Le père Jean-Pierre Coco nous a quittés le 8 mai. Depuis cette date, de nombreux témoignages me sont parvenus disant combien son ministère avait été riche et fécond. En cette année sacerdotale, la vie de Jean-Pierre nous invite à l’action de grâce. C’est dans cet esprit que je vous invite à accueillir ces passages du témoignage et de l’homélie que nous avons entendus le jour de ses funérailles.

+ Pascal Delannoy,
Évêque de Saint-Denis-en-France

Jusqu’au bout, tu rêves d’indépendance, d’autonomie, de maîtrise de toi qui peu à peu, dois t’en remettre entièrement aux autres, te laisser faire pour les besoins les plus élémentaires du quotidien, ce que tu évoquais avec un humour un peu cru ; ce qui provoquait parfois des colères et des violences dont la maison (1) se souviendra. Pour les résidents, tu es "le père" dont on parle avec une véritable tendresse, dont on dit invariablement : « il a toujours le sourire, un visage rieur ». Sourire dont j’ai joui, même en esquisse, jusqu’à la dernière semaine…
Ton sourire était un cadeau. La mort, tu l’as regardée en face, je crois. Je n’en sais pas plus. Tu y faisais parfois une allusion furtive ; tel ce jour où l’ascenseur qui montait nous est passé sous le nez et je t’ai dit : « pas grave, on n’est pas pressé d’aller au ciel. » Tu m’as répondu : « Non, on n’est pas pressé, mais pourtant ça vient. » Avec toi, je rends grâce pour cette leçon de vie que j’ai reçue de toi.
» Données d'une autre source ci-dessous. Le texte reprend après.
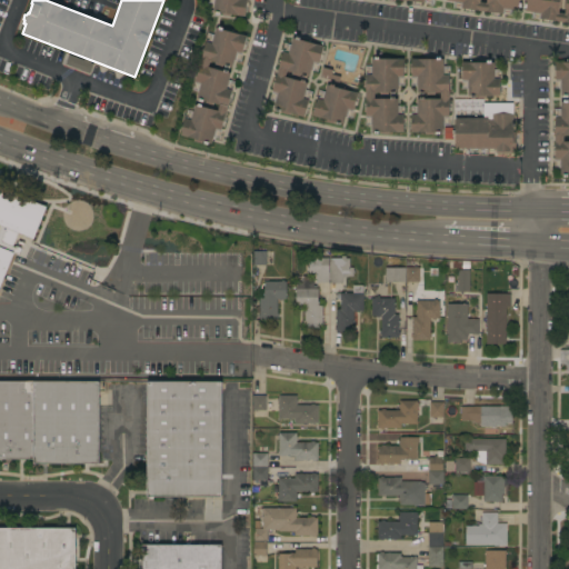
[(246,0),(245,17),(230,15),(230,17),(222,16),(222,13),(213,12),(215,5),(212,5),(212,0),(246,0)]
Tu m’as appris ce que peut vouloir dire s’abandonner. Tu m’as fait découvrir que l’impuissance peut être source de joie. Quand je te disais : « Est-ce que je peux faire quelque chose pour toi ? » tu répondais : « Tu es là, c’est bien ».

(Extrait du témoignage de Régine Néel)
(1) "Ma Maison" des Petites Soeurs des Pauvres à Saint-Denis.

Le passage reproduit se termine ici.